Jacques Tourtaux est ancien secrétaire général du syndicat des cheminots et de l’union locale CGT de Rethel dans les Ardennes. Il est au conseil d’administration du Front Syndical de Classe. Il écrivait récemment une longue contribution personnelle pour le quarante neuvième congrès confédéral de la CGT. Vous trouverez ci dessous la première partie de sa contribution personnelle. Elle est disponible en totalité si vous consultez son blog personnel à l’adresse ci dessous

 

http://jacques.tourtaux.over-blog.com.over-blog.com/pages/MA_CONTRIBUTION_AUX_TRAVAUX_DU_49eme_CONGRES_CONFEDERAL_DE_LA_CGT-1646631.html

 

Mon opinion sur l'avenir de la grande dame qu'est encore la CGT.
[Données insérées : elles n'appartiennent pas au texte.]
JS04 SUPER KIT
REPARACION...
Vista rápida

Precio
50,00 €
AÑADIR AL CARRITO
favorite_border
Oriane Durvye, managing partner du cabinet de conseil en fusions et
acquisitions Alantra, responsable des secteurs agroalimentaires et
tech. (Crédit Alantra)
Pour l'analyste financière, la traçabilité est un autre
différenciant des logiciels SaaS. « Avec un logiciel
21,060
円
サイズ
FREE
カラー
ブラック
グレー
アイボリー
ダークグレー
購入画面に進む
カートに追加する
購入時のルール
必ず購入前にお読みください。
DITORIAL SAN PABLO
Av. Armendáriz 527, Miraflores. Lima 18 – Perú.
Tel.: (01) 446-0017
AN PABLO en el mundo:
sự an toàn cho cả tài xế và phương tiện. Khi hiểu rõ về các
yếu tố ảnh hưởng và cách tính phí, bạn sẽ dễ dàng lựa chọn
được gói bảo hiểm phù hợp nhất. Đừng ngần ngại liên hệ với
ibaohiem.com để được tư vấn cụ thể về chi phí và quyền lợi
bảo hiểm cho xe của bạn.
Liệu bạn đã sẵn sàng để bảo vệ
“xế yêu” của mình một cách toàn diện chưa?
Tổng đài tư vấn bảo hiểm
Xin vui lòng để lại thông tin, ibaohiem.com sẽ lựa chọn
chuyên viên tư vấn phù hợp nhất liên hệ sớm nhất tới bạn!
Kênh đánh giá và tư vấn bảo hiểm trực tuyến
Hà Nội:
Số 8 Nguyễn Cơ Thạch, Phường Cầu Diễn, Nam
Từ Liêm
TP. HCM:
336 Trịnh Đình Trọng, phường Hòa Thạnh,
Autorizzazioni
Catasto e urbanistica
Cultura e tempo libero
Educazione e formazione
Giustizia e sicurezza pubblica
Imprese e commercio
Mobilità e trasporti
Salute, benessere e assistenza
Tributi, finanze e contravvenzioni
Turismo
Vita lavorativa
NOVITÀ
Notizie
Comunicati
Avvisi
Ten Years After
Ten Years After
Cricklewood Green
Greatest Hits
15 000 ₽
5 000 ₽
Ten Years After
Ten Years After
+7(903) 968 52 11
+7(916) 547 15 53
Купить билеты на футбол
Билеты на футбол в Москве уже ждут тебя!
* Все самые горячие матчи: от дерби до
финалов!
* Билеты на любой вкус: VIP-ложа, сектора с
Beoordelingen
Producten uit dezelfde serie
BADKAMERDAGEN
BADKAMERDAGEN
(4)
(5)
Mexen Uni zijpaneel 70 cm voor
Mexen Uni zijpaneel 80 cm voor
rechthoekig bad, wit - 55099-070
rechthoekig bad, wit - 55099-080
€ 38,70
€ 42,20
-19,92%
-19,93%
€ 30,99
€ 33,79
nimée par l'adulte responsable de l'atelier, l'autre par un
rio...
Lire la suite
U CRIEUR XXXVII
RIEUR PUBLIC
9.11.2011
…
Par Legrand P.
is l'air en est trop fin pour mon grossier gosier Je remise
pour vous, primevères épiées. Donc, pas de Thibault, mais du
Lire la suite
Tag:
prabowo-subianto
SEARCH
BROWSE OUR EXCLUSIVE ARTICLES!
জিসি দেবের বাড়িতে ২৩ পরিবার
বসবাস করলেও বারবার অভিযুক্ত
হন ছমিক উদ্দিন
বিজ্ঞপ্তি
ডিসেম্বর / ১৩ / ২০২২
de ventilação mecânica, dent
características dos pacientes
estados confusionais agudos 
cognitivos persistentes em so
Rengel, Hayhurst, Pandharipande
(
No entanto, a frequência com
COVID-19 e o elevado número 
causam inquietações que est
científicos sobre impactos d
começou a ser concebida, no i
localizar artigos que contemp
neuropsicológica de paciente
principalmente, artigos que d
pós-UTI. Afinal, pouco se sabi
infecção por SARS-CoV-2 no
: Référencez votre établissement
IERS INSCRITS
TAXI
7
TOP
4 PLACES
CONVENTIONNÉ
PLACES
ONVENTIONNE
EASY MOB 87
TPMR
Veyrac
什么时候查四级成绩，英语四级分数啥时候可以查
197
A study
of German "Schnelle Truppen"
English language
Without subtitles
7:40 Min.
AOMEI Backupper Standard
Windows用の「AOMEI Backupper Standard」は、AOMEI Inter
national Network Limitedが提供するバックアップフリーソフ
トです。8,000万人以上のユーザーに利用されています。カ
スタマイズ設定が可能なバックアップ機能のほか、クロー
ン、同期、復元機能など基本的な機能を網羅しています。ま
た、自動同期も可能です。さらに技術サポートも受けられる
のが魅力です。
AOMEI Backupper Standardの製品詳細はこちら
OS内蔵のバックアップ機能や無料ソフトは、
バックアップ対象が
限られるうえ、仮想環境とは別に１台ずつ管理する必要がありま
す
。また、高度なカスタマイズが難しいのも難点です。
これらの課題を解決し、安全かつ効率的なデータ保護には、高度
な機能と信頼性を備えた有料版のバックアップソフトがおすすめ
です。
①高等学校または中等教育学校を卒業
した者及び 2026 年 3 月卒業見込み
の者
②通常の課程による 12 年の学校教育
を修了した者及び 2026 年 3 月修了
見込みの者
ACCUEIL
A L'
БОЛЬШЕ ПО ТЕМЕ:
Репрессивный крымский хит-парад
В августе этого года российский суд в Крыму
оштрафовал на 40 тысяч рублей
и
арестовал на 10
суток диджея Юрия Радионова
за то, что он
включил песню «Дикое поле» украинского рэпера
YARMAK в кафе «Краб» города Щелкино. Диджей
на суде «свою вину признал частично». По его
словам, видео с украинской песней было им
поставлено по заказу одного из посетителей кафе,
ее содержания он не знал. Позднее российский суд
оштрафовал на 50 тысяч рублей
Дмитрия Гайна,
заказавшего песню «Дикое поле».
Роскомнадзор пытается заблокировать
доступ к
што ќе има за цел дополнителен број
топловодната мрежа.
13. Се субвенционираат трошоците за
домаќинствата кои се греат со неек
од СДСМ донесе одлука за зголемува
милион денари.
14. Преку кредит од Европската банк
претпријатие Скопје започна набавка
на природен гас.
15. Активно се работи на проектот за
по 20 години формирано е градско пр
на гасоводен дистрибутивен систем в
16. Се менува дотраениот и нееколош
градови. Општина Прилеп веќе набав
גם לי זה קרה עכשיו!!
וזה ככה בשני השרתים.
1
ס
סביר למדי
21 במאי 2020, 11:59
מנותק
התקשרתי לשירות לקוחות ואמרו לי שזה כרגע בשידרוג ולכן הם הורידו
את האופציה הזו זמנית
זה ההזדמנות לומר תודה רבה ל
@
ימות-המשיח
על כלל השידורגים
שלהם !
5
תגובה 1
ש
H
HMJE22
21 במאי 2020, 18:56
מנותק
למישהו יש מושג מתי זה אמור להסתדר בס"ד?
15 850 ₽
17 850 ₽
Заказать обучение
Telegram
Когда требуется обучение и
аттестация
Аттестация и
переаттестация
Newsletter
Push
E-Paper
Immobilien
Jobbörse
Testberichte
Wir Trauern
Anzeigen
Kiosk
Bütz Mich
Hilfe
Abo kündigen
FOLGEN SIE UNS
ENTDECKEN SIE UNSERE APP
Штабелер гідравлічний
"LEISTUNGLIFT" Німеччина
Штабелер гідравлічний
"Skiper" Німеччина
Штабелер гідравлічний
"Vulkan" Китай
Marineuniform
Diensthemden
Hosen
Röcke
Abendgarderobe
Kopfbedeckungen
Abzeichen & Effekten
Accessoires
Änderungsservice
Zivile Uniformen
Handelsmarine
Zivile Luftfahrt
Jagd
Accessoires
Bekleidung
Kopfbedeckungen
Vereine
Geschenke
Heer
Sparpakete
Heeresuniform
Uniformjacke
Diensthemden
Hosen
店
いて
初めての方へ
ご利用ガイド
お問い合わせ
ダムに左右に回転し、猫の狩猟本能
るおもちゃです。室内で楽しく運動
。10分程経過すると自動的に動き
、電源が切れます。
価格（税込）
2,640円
Concernant les structures intermédiaires à la confédération que sont les Fédérations, les UD auxquels s'ajoutent des syndicats, tout va bien pour les gens d'appareils que sont les permanents. Les consultations dans les structures de base, personnellement, je ne connais pas, n'étant jamais invité bien que je paie rubis sur l'ongle la totalité de ma cotisation syndicale annuelle chaque mois de janvier.

Nos dirigeants sont depuis bien longtemps coupés de leurs bases syndicales, leur carrièrisme qui leur colle à la peau ne pouvant leur permettre d'entrevoir les réalités de terrain vécues au quotidien par les syndiqués. Ces dirigeants d'appareils doivent tenir compte du point de vue de la base et le mettre en application.

Ce n'est pas aux hautes sphères de décider de la mise en oeuvre de la ligne de conduite de la CGT. Les décisions prises dans les syndicats doivent impérativement remonter  vers la confédération qui doit mettre celles-ci en application. Cela permettra à nos dirigeants, rivés sur leurs sièges éjectables, d'avoir une autre conception des réalités, d'appréhender autrement le vouloir des travailleurs.

J'entend par travailleurs, les salariés qui triment, quelque soit leurs corps de métier, ce qui est tout de même très différent pour nos donneurs d'ordres qui ont depuis bien longtemps oublié leurs conditions de salariés, certains permanents ne l'ont jamais été ou si peu.

Je voudrais tout d'abord rappeler les sages paroles pleines de bon sens tenues en 1948 par notre éminent camarade Benoit-Frachon :

LES PORTEURS DE VALISES AU BOULOT ! UNE SEMAINE PERMANENT ET TROIS SEMAINES AU BOULOT !

En effet, les opportunistes carrièristes qui font leur nid dans la CGT ont des comptes à rendre aux syndiqués.

Chaque jour, des familles entières sont jetées dans la misère parce que des patrons-voyous l'ont décidé mais aussi et surtout parce que le syndicat CGT, le plus représentatif du pays ne construit pas une riposte à la hauteur des enjeux de classe que sont la défense et le maintien de nos acquis sociaux et le combat pour en conquêrir d'autres face au MEDEF et à ses représentants installés aux commandes du gouvernement. 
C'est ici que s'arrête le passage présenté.